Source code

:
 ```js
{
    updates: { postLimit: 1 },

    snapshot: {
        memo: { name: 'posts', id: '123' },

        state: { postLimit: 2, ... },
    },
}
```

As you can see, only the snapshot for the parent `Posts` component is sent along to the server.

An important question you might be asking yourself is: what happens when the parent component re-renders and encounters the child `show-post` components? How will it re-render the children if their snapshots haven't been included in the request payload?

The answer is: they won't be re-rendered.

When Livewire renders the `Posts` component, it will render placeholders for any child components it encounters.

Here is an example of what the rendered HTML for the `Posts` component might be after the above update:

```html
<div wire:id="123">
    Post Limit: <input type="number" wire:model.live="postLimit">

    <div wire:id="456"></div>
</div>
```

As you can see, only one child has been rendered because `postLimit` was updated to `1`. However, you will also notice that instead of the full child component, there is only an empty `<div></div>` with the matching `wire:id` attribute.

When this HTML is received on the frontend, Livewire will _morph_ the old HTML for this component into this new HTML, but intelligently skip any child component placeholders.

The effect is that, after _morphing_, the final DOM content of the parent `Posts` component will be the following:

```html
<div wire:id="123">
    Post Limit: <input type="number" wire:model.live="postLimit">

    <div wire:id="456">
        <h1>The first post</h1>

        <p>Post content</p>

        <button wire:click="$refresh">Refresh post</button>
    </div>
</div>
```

____________

(What the exercise asks) The answer must hold exactly the lines of the entries above, from the first line through the line that contains "An important question", and no others.

(Output for this task)
Source code

:
 ```js
{
    updates: { postLimit: 1 },

    snapshot: {
        memo: { name: 'posts', id: '123' },

        state: { postLimit: 2, ... },
    },
}
```

As you can see, only the snapshot for the parent `Posts` component is sent along to the server.

An important question you might be asking yourself is: what happens when the parent component re-renders and encounters the child `show-post` components? How will it re-render the children if their snapshots haven't been included in the request payload?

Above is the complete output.